When he died recently, he was 97. But I see from the ATS tribute that whatever doubts the former journalist himself had about the campaign, his formal surrender in 2019 inspired such a massive increase in interest that it temporarily crashed their website. The site has since been restored. Even in his absence, the lost cause fights on.
On a tangential note, news of his death reminded of a funeral in my hometown some years ago for a man of the same surname. “Packie Richards,” we had known him as, although I hardly knew him at all. It was mainly on account of his son, Gerry Richards, who used to operate one of the old wooden threshing mills – a fond if distant memory of my childhood – that I was there.
But I was late arriving from Dublin and, having ensconced myself at the back of a packed church, I noted with concern that the priest was referring repeatedly to a late “Patrick Callan”. Was this the wrong funeral, I began to wonder, remembering that the family lived some way out of town and might have been from a different parish.
By now I was scanning the congregation for familiar figures. But I had been too long away from home to recognise many people from the front, never mind the back. The evidence remained inconclusive. It being too late to go anywhere else, however, I stayed put until the end.
Then, as mourners filed out, I saw my brother and asked quietly: “Who’s Patrick Callan?” Not for the first time, he looked at me as if I had two heads and replied: “That would be the man whose funeral you’re at.” “Packie Richards?” said I. “Yes,” said he. And that was when, after many years, I finally learned that Richards was not the family’s surname.
It was more a nickname, to distinguish these Callans from the area’s many others, just as – due to another local oversupply, we were known as the “College” McNallys (nothing to do with universities, alas, only the presence of a hedge-school on the paternal land-holding). The difference was that “Richards” was a patronymic, presumably inherited from a male ancestor whose first name was Richard.
And that’s where the surname Richards comes from too. It implies that the bearer is a son or daughter – however many generations removed – of a Richard. Which must also mean that there was an apostrophe before the “s” once, or at least that one was implied, but that even in the case of the great apostrophe champion John Richards, it had long fallen from use.
It is to the French that we owe the use of apostrophes in English, but the word itself comes from ancient Greece. In Greek drama, a strophe was a verse sung and danced in one direction by the chorus. An antistrophe was when they reversed, physically and rhetorically, to reply to the previous stanza. And an apostrophe was when an actor turned aside to say something, ostensibly addressing nobody.
The verb “to apostrophise” can thereby mean either to put an apostrophe in something, where something else is missing, or to declaim in a theatrical manner, to an audience missing or otherwise.
But when Mark Twain, for example, uses it in The Innocents Abroad, to lampoon pretentious tourists waxing loudly about Leonardo da Vinci’s (then much faded) The Last Supper, there is a double-edged absence.
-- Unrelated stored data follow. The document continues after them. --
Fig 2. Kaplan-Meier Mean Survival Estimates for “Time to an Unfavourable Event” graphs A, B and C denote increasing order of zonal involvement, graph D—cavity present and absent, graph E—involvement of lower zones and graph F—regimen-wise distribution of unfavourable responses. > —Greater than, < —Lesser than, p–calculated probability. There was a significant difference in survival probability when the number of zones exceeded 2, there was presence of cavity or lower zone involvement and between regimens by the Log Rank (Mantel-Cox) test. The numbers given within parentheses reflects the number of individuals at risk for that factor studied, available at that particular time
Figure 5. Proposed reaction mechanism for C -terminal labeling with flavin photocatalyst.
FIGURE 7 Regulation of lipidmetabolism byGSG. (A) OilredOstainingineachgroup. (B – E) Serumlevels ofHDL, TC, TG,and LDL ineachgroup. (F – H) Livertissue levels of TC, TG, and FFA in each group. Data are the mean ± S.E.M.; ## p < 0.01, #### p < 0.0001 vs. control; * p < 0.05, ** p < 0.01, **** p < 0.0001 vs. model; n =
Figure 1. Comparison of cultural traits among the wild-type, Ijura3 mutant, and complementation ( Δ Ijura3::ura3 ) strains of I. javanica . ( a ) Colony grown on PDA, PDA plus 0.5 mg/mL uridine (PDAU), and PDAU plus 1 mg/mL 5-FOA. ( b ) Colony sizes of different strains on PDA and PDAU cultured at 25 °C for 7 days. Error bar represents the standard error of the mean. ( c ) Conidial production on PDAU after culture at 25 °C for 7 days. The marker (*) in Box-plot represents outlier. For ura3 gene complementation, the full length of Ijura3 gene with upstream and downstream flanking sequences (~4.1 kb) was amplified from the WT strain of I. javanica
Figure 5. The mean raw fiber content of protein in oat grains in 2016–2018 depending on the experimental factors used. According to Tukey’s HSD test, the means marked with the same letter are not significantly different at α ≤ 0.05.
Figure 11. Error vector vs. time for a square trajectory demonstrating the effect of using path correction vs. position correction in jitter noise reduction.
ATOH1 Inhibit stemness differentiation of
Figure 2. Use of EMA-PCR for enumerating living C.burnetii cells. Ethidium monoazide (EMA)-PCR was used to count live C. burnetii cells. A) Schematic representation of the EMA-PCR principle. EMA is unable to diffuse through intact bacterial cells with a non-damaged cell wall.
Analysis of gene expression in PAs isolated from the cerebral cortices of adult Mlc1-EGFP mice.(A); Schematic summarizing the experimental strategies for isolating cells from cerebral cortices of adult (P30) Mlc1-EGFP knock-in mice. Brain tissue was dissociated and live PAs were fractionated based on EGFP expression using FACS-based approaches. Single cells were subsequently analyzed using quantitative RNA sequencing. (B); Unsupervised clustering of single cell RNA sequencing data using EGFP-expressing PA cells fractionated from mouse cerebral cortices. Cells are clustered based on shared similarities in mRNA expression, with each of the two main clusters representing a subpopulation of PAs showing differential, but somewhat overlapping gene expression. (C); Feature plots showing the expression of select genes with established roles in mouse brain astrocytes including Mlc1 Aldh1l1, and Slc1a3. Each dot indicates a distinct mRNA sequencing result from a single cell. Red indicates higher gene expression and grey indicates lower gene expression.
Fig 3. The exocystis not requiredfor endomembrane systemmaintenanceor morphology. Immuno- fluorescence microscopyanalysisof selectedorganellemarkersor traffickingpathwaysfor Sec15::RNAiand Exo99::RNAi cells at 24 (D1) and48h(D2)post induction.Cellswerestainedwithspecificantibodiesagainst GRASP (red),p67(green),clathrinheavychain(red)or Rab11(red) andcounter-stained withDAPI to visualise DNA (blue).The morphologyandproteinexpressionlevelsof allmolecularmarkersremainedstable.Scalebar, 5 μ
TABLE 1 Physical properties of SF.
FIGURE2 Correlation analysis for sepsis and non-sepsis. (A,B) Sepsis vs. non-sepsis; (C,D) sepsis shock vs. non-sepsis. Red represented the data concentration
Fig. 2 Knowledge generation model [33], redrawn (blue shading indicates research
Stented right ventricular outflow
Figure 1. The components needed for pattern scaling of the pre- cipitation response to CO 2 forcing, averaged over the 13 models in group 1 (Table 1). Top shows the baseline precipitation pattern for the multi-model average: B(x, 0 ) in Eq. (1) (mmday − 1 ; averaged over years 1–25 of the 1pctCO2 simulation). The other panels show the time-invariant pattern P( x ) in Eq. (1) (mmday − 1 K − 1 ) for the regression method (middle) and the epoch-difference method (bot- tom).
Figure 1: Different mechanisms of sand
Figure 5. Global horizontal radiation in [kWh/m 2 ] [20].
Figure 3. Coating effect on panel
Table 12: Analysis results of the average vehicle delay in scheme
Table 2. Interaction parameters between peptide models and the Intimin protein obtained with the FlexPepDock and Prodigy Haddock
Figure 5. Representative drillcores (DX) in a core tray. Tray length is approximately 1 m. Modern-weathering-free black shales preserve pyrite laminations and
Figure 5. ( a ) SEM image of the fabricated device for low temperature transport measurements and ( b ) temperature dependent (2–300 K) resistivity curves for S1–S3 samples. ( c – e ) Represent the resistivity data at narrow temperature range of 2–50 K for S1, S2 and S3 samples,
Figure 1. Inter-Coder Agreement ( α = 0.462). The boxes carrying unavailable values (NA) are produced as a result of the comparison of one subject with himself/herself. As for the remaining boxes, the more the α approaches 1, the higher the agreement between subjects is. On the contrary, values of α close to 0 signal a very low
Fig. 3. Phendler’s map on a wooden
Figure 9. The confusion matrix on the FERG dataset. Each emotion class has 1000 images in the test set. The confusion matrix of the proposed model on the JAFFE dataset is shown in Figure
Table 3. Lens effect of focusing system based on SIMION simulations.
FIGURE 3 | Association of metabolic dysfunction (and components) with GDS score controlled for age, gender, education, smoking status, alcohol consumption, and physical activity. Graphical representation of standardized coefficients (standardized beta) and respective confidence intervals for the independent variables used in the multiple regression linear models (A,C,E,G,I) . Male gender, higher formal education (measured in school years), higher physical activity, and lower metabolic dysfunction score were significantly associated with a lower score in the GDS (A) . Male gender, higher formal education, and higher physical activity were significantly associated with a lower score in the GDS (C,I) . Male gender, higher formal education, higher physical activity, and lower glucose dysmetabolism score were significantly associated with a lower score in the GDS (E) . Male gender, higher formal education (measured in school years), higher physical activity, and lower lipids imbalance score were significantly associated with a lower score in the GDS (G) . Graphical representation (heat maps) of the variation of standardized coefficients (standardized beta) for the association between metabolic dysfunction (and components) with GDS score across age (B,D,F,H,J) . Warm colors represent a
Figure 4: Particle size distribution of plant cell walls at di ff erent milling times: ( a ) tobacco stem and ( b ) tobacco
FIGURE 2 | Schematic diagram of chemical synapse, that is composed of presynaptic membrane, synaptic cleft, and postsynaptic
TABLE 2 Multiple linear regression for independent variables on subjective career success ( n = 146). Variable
The speakers in that case do have an audience, albeit an involuntary one. But the eaves-dropping Twain is amused at their talent for “apostrophizing wonders and perfections which had faded out of the picture […] 100 years before they were born”.
Anyway, as suggested earlier, life may be too short for worrying about apostrophes. So I’ll end here by noting that today is May 1st, a date that – despite appearances – has nothing to with the international distress signal: “Mayday”.
Not only is that a corruption of the original French spelling, it also has a missing apostrophe. The appeal implicit in the term is “m’aider”. As another popular expression puts it, so help me.